Che doti servono per essere un buon libero?
”Mamma mia, bel domandone… Dunque, ci sono diverse scuole di pensiero. Ci sono allenatori che pensano che un libero debba soprattutto ricevere, mentre ce ne sono altri che pensano che un libero debba soprattutto saper difendere. Dipende sempre molto dalla situazione e dall’allenatore. Io sicuramente sono migliore in difesa che in ricezione, poi ho anch’io i miei limiti come tutti. Quello del libero è un ruolo nel quale devi sempre restare concentrato, non puoi distrarti un secondo. Spesso è capitato che gli schiacciatori che per una partita dovessero fare il libero perché io non c’ero venissero da me a dirmi “oh, non è mica facile fare il libero”. Certo! Gli schiacciatori possono sfogarsi schiacciando, battendo o murando, mentre il libero deve sempre tenere la testa e l’attenzione giusta solo sulle sue cose. Per questo ruolo l’attenzione, la concentrazione, la precisione e la velocità sono doti fondamentali”.
Concordi con chi ti definisce il miglior libero della regione?
”Io?? Ma sei fuori? Non scherziamo dai, questa storia è venuta fuori perché ho sempre avuto allenatori molto buoni con me, con i quali ho avuto ottimi rapporti. So che gli allenatori bene o male sono sempre contenti di me, anche perché vedevano che se anche non ci arrivavo non mollavo mai, almeno ci provavo sempre e comunque. Ma da qui a definirmi il migliore ce ne passa. Per me il più forte è Sergio De Agostini, anche se non è di qui ormai è trentino acquisito e lui è davvero mostruoso. E’ il numero uno, sa fare cose incredibili e poi ha un senso della posizione impressionante, una precisione chirurgica in tutto quello che fa a dispetto dell’età, mi spiace che quest’anno si sia fatto male. Un altro libero molto bravo è Ricky Goi del Bolghera, ha un bel istinto ed è molto bravo, per me lui è senz’altro uno dei migliori”.
Come si diventa dei bravi liberi?
========
### Consegna A
Nell'intervista sul ruolo del libero, chi viene indicato come il libero più forte?

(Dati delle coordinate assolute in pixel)
========
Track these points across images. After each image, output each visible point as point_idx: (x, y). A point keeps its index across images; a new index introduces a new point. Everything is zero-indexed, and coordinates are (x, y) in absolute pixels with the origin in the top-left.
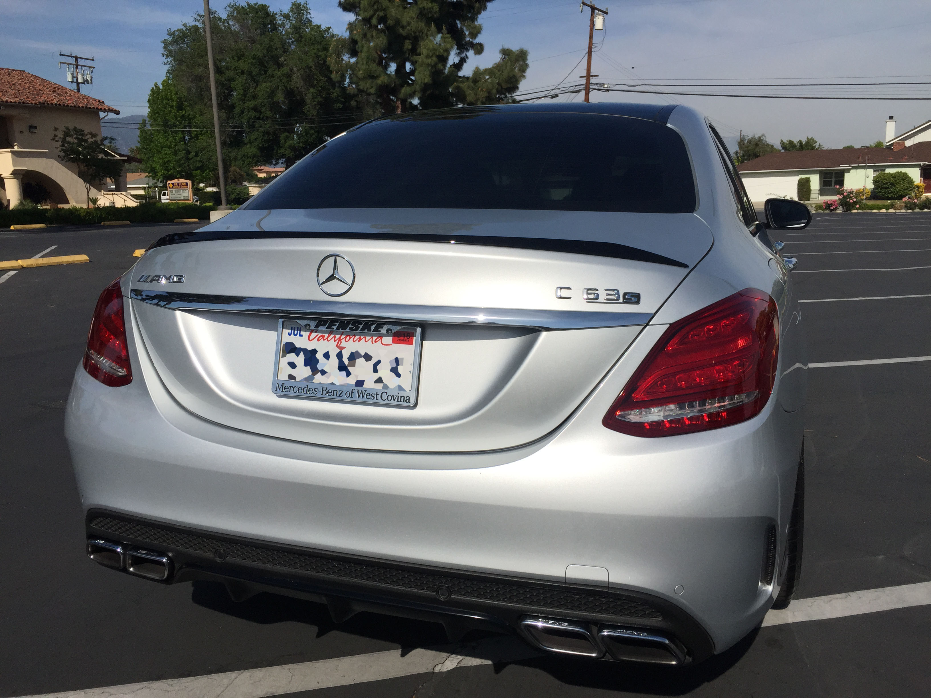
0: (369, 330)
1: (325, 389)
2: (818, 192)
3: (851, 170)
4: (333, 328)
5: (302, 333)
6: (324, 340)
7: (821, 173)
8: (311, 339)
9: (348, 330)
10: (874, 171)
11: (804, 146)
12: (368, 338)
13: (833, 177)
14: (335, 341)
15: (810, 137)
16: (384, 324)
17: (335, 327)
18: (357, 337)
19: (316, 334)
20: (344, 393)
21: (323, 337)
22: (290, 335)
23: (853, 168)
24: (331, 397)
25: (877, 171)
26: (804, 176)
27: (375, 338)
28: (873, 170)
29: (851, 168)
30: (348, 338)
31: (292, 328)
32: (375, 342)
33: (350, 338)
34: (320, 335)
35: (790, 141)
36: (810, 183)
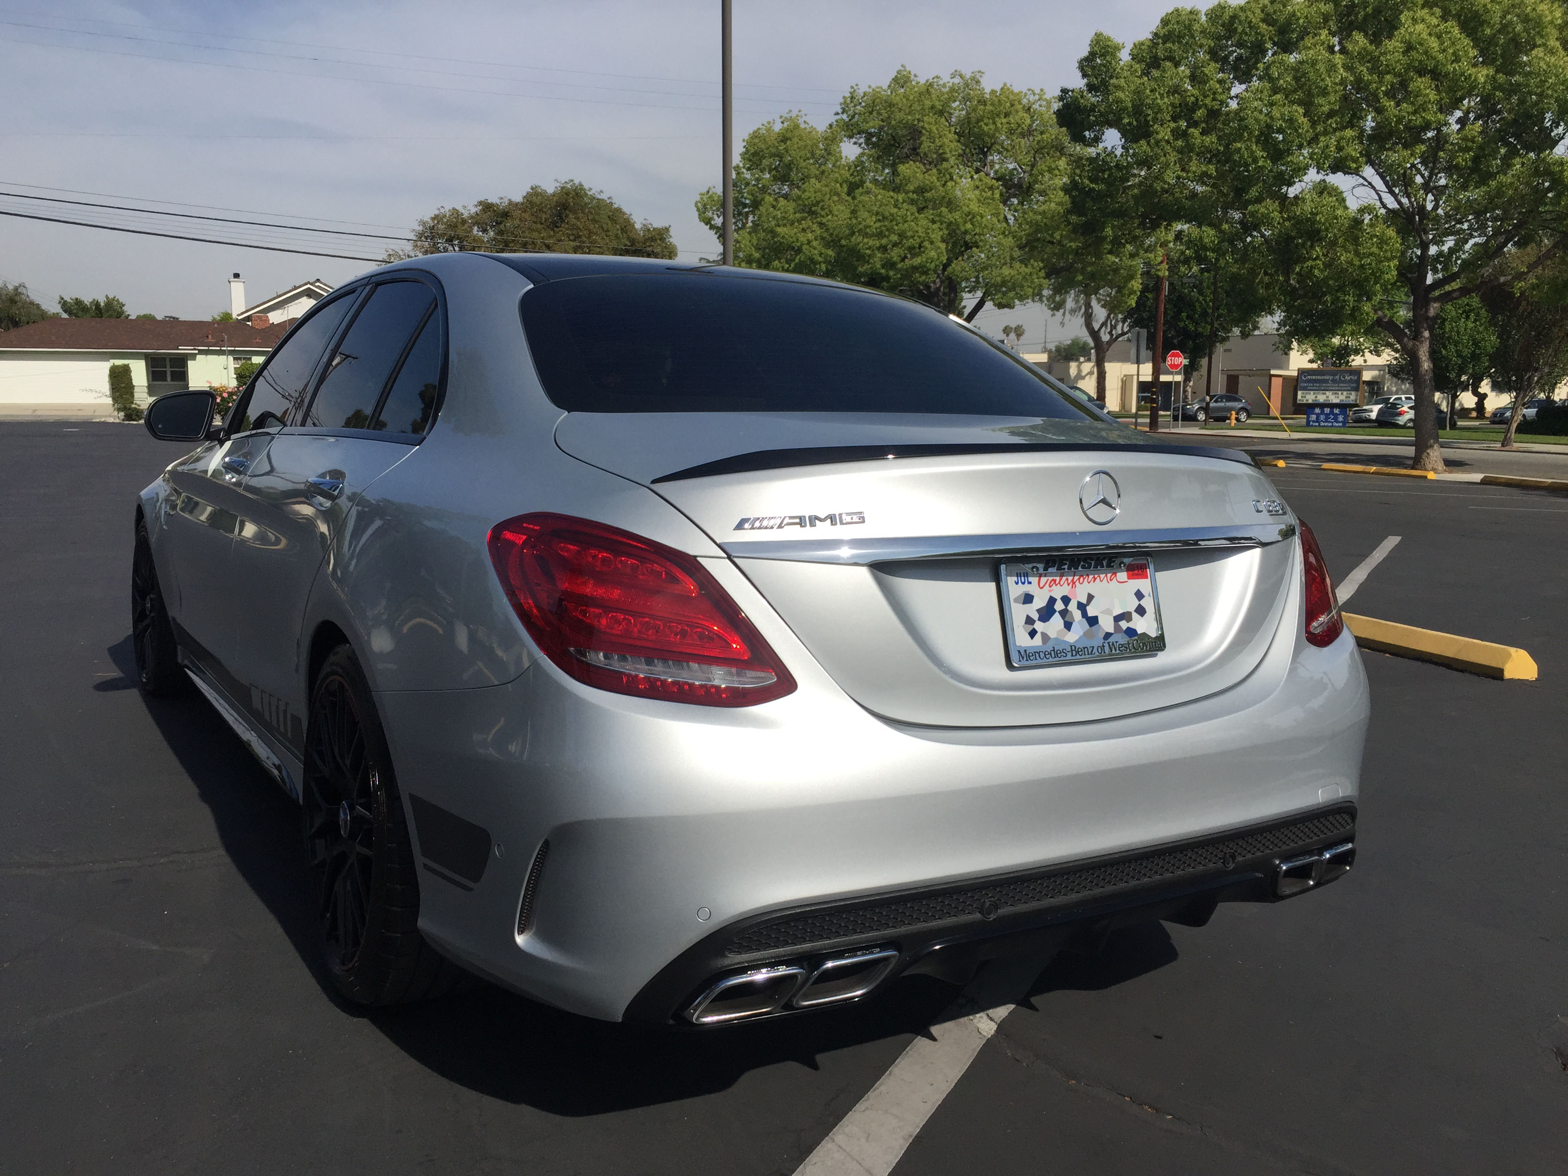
0: (1102, 566)
1: (1073, 647)
2: (146, 390)
3: (198, 356)
4: (1064, 569)
5: (1030, 579)
6: (1056, 585)
7: (147, 357)
8: (1041, 586)
9: (1080, 569)
10: (235, 359)
11: (103, 311)
12: (1102, 576)
13: (168, 366)
14: (1068, 584)
15: (111, 297)
16: (1116, 557)
17: (1066, 567)
18: (1091, 577)
19: (1046, 578)
20: (1095, 650)
21: (1055, 581)
22: (1017, 583)
23: (201, 352)
24: (1083, 657)
25: (240, 359)
26: (119, 362)
27: (1109, 575)
28: (232, 358)
29: (197, 352)
30: (1082, 579)
31: (1017, 574)
32: (1111, 580)
33: (1084, 579)
34: (1050, 579)
35: (77, 299)
36: (130, 375)
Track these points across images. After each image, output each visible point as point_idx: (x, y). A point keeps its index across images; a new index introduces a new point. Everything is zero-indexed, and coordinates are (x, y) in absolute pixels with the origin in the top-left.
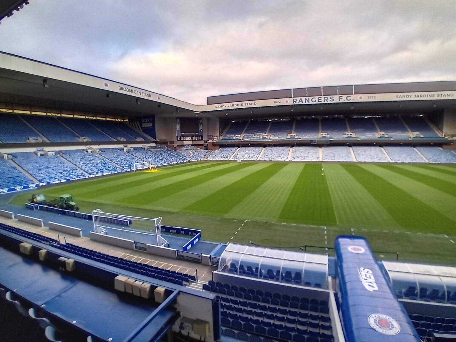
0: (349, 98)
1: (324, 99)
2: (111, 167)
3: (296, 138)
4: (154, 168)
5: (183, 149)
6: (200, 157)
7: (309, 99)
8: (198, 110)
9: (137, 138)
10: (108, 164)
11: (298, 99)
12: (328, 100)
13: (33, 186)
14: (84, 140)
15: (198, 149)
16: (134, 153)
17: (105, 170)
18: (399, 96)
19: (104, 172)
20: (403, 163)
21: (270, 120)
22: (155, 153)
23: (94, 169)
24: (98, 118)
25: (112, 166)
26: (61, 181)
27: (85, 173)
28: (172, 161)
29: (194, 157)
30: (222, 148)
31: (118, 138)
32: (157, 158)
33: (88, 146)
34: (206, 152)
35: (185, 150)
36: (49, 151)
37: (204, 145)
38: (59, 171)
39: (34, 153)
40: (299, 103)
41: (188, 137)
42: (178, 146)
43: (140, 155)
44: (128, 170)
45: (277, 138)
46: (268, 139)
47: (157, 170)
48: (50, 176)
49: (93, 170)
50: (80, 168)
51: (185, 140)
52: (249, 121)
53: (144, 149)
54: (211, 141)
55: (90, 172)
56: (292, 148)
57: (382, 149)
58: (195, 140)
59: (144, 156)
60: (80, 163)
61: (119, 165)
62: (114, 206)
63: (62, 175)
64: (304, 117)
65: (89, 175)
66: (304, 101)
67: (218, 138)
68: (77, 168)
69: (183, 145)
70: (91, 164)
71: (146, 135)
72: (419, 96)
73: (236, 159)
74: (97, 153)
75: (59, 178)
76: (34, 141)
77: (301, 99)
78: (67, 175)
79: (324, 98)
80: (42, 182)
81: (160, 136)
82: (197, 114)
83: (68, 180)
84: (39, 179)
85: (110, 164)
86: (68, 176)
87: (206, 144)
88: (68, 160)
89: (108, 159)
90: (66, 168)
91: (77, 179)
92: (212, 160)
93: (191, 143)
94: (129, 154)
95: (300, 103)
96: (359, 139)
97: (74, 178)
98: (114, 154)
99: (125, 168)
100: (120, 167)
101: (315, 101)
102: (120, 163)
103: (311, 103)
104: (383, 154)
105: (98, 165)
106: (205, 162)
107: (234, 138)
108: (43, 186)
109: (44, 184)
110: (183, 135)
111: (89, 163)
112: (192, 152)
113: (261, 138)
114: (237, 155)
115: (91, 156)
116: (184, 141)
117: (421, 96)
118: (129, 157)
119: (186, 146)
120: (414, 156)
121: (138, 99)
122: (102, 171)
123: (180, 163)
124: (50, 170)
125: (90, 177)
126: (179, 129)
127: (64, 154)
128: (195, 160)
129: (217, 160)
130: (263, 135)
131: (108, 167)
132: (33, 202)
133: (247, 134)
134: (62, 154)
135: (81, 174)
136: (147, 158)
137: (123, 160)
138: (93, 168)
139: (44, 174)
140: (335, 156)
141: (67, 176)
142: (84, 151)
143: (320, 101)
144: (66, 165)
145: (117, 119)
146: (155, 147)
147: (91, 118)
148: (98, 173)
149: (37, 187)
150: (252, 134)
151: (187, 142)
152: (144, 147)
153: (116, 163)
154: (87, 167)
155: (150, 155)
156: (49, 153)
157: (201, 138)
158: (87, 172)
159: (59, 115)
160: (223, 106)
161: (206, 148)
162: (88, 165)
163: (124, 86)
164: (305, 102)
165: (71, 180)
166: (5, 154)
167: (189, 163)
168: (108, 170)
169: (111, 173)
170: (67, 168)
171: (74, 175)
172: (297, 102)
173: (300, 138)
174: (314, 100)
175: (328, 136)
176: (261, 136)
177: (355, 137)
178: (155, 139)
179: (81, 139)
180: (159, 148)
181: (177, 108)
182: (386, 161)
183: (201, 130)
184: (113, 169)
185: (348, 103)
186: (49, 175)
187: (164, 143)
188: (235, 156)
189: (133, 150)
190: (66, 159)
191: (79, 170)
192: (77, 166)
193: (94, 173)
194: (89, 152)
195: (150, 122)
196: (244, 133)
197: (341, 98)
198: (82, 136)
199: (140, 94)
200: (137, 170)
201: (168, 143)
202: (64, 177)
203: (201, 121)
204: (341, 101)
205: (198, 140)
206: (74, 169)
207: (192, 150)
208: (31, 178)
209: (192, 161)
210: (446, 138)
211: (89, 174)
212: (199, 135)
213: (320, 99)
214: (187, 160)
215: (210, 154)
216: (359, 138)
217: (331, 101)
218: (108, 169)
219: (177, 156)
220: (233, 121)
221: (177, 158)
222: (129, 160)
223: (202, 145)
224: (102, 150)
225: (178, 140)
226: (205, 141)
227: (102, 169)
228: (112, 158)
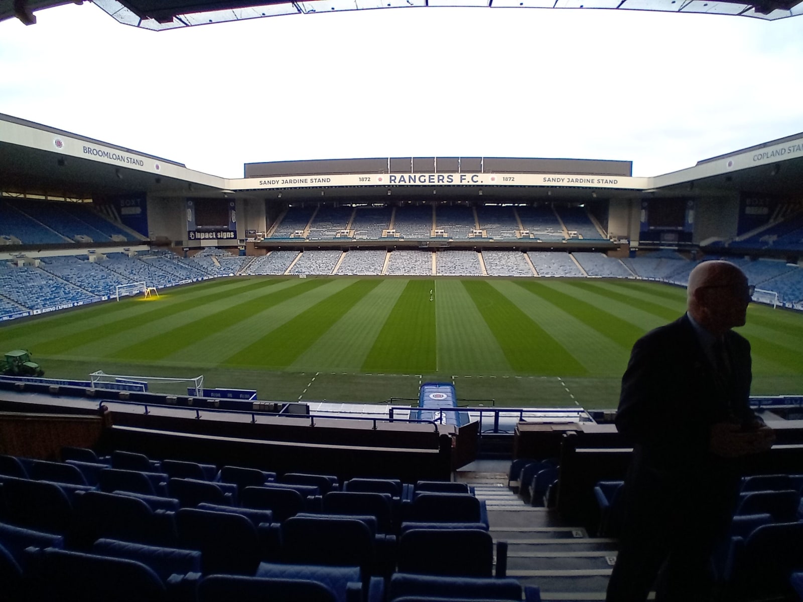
0: (475, 179)
1: (439, 178)
2: (69, 293)
3: (396, 236)
4: (153, 293)
5: (200, 253)
6: (232, 270)
7: (415, 176)
8: (228, 187)
9: (113, 236)
10: (63, 287)
11: (398, 176)
12: (444, 180)
15: (227, 254)
16: (110, 265)
17: (59, 298)
18: (547, 179)
19: (58, 303)
20: (552, 278)
21: (354, 205)
22: (149, 263)
23: (37, 298)
25: (71, 291)
27: (20, 307)
28: (182, 277)
29: (222, 269)
30: (271, 252)
31: (76, 236)
32: (154, 273)
33: (17, 254)
34: (244, 260)
35: (205, 256)
37: (239, 247)
40: (399, 182)
41: (209, 233)
42: (190, 249)
43: (121, 268)
44: (103, 299)
45: (365, 237)
46: (350, 238)
47: (158, 296)
49: (36, 300)
50: (6, 297)
51: (203, 239)
52: (319, 206)
53: (128, 255)
54: (251, 241)
55: (29, 304)
56: (389, 254)
57: (525, 255)
58: (223, 239)
59: (130, 271)
60: (5, 288)
61: (84, 289)
64: (409, 202)
65: (28, 310)
66: (407, 179)
67: (264, 235)
69: (201, 247)
70: (28, 289)
71: (129, 231)
72: (575, 181)
73: (297, 272)
74: (37, 266)
77: (402, 176)
79: (439, 176)
81: (157, 231)
82: (225, 193)
85: (67, 288)
87: (243, 246)
89: (62, 279)
92: (254, 274)
93: (215, 243)
94: (101, 267)
95: (401, 182)
96: (491, 241)
98: (72, 268)
99: (98, 293)
100: (88, 293)
101: (425, 180)
102: (86, 285)
103: (418, 183)
104: (526, 264)
105: (43, 289)
106: (242, 278)
107: (292, 236)
110: (200, 229)
111: (24, 286)
112: (218, 260)
113: (339, 236)
114: (298, 265)
115: (26, 273)
116: (201, 241)
117: (577, 180)
118: (102, 273)
119: (206, 249)
120: (568, 268)
121: (119, 168)
122: (52, 301)
123: (198, 282)
125: (31, 314)
126: (192, 219)
128: (223, 275)
129: (264, 274)
130: (342, 231)
131: (63, 293)
133: (315, 229)
135: (11, 309)
136: (135, 274)
137: (91, 280)
138: (34, 295)
140: (455, 267)
142: (10, 263)
143: (431, 181)
145: (70, 198)
146: (149, 251)
148: (46, 305)
150: (324, 230)
151: (208, 241)
152: (127, 252)
153: (77, 286)
154: (22, 295)
155: (141, 268)
157: (234, 234)
158: (23, 304)
160: (274, 182)
161: (243, 254)
162: (23, 290)
164: (410, 182)
167: (214, 282)
168: (64, 299)
169: (71, 305)
172: (396, 181)
173: (403, 238)
174: (422, 179)
175: (445, 235)
176: (339, 233)
177: (486, 237)
178: (148, 237)
180: (155, 254)
181: (190, 184)
182: (530, 275)
183: (234, 221)
184: (74, 296)
185: (474, 185)
187: (162, 244)
188: (295, 266)
189: (107, 258)
193: (39, 306)
194: (19, 265)
195: (137, 205)
196: (310, 228)
197: (463, 177)
199: (124, 161)
200: (121, 297)
201: (172, 244)
203: (232, 204)
204: (464, 183)
205: (227, 238)
207: (217, 256)
209: (219, 276)
210: (612, 240)
211: (28, 308)
212: (230, 229)
213: (431, 177)
214: (209, 274)
215: (250, 263)
216: (492, 239)
217: (447, 181)
218: (65, 296)
219: (189, 267)
220: (290, 206)
221: (191, 271)
222: (102, 279)
223: (236, 247)
224: (47, 260)
225: (190, 239)
226: (241, 241)
227: (53, 297)
228: (68, 275)
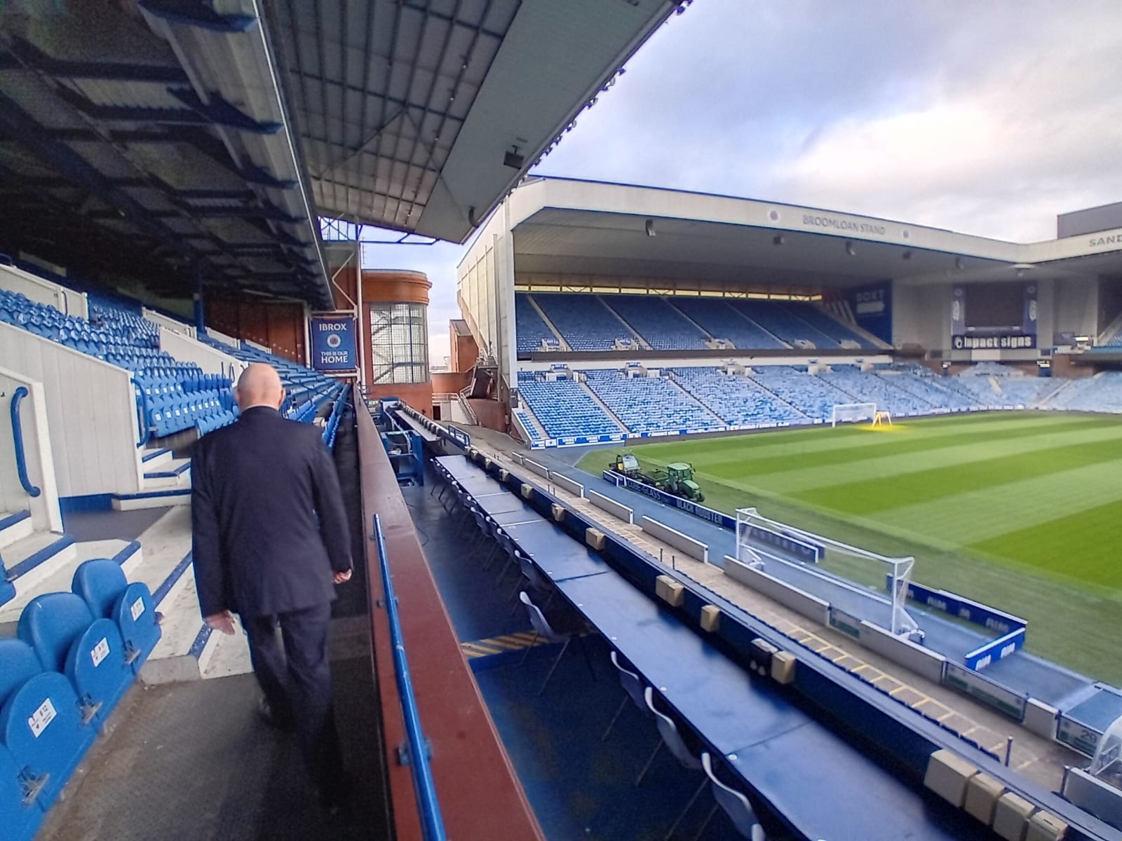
2: (775, 410)
4: (885, 420)
5: (969, 372)
6: (1023, 399)
8: (1024, 259)
9: (842, 341)
10: (771, 403)
13: (616, 438)
14: (719, 344)
15: (1017, 375)
16: (833, 379)
17: (762, 415)
19: (760, 420)
22: (888, 380)
23: (738, 412)
24: (751, 296)
25: (778, 409)
26: (669, 434)
27: (718, 420)
28: (935, 404)
29: (1004, 397)
31: (796, 341)
32: (893, 395)
33: (728, 360)
34: (1047, 385)
35: (977, 376)
36: (649, 369)
37: (1038, 362)
38: (666, 412)
39: (623, 370)
41: (986, 339)
42: (954, 363)
43: (848, 384)
44: (816, 422)
47: (892, 427)
48: (649, 420)
49: (736, 414)
50: (707, 407)
51: (976, 349)
53: (860, 369)
54: (1065, 352)
55: (729, 418)
58: (1010, 348)
59: (860, 389)
60: (709, 397)
61: (794, 407)
62: (781, 504)
63: (672, 421)
65: (725, 425)
68: (703, 407)
69: (971, 361)
70: (731, 401)
71: (865, 335)
75: (665, 427)
76: (623, 348)
78: (682, 420)
80: (633, 430)
81: (903, 336)
82: (1019, 270)
83: (683, 432)
84: (627, 424)
85: (774, 404)
86: (683, 424)
87: (1046, 361)
88: (684, 389)
89: (771, 392)
90: (679, 407)
91: (700, 431)
93: (996, 355)
94: (822, 382)
97: (695, 430)
98: (785, 380)
99: (810, 414)
100: (798, 412)
102: (798, 403)
105: (747, 403)
106: (1038, 414)
108: (634, 438)
109: (637, 435)
110: (972, 332)
111: (728, 397)
112: (997, 382)
115: (733, 383)
116: (973, 352)
118: (822, 390)
119: (980, 364)
121: (849, 242)
122: (755, 417)
123: (960, 412)
124: (650, 407)
125: (728, 429)
126: (959, 316)
127: (677, 375)
128: (1006, 408)
131: (768, 409)
132: (616, 470)
134: (673, 375)
135: (709, 422)
136: (865, 394)
137: (805, 396)
138: (735, 409)
139: (637, 415)
141: (680, 424)
142: (718, 370)
144: (680, 399)
145: (796, 295)
146: (890, 364)
147: (736, 295)
148: (746, 422)
149: (623, 441)
151: (984, 351)
152: (858, 365)
153: (787, 402)
154: (724, 407)
155: (876, 387)
156: (649, 371)
157: (1031, 341)
158: (722, 417)
159: (671, 293)
161: (1046, 373)
162: (726, 402)
163: (815, 214)
165: (688, 432)
166: (574, 371)
167: (987, 415)
168: (768, 417)
169: (775, 425)
170: (681, 407)
171: (696, 423)
178: (891, 345)
179: (714, 345)
180: (898, 368)
181: (958, 257)
183: (1033, 319)
184: (780, 415)
186: (646, 417)
187: (914, 354)
189: (832, 371)
190: (681, 386)
191: (707, 411)
192: (701, 402)
193: (738, 422)
194: (728, 373)
195: (879, 299)
198: (715, 338)
199: (857, 230)
200: (839, 423)
201: (926, 356)
202: (675, 424)
203: (1031, 290)
205: (1019, 348)
206: (697, 408)
207: (997, 375)
208: (615, 422)
209: (997, 407)
211: (726, 422)
212: (1025, 332)
214: (980, 404)
215: (1059, 389)
218: (770, 414)
219: (950, 391)
221: (950, 397)
222: (819, 396)
223: (1034, 362)
224: (758, 369)
225: (954, 347)
226: (1046, 352)
227: (755, 413)
228: (779, 388)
========
### Consegna B
Estrai dalle voci queste righe e ricopiale senza cambiarle: parti dalla prima riga delle voci e fermati dopo quella che contiene "36: (130, 375)", comprese entrambe. Lascia fuori dalla risposta le immagini.

### Risposta A
Sergio De Agostini.

### Risposta B
Track these points across images. After each image, output each visible point as point_idx: (x, y). A point keeps its index across images; a new index introduces a new point. Everything is zero-indexed, and coordinates are (x, y) in absolute pixels with the origin in the top-left.
0: (369, 330)
1: (325, 389)
2: (818, 192)
3: (851, 170)
4: (333, 328)
5: (302, 333)
6: (324, 340)
7: (821, 173)
8: (311, 339)
9: (348, 330)
10: (874, 171)
11: (804, 146)
12: (368, 338)
13: (833, 177)
14: (335, 341)
15: (810, 137)
16: (384, 324)
17: (335, 327)
18: (357, 337)
19: (316, 334)
20: (344, 393)
21: (323, 337)
22: (290, 335)
23: (853, 168)
24: (331, 397)
25: (877, 171)
26: (804, 176)
27: (375, 338)
28: (873, 170)
29: (851, 168)
30: (348, 338)
31: (292, 328)
32: (375, 342)
33: (350, 338)
34: (320, 335)
35: (790, 141)
36: (810, 183)
0: (1102, 566)
1: (1073, 647)
2: (146, 390)
3: (198, 356)
4: (1064, 569)
5: (1030, 579)
6: (1056, 585)
7: (147, 357)
8: (1041, 586)
9: (1080, 569)
10: (235, 359)
11: (103, 311)
12: (1102, 576)
13: (168, 366)
14: (1068, 584)
15: (111, 297)
16: (1116, 557)
17: (1066, 567)
18: (1091, 577)
19: (1046, 578)
20: (1095, 650)
21: (1055, 581)
22: (1017, 583)
23: (201, 352)
24: (1083, 657)
25: (240, 359)
26: (119, 362)
27: (1109, 575)
28: (232, 358)
29: (197, 352)
30: (1082, 579)
31: (1017, 574)
32: (1111, 580)
33: (1084, 579)
34: (1050, 579)
35: (77, 299)
36: (130, 375)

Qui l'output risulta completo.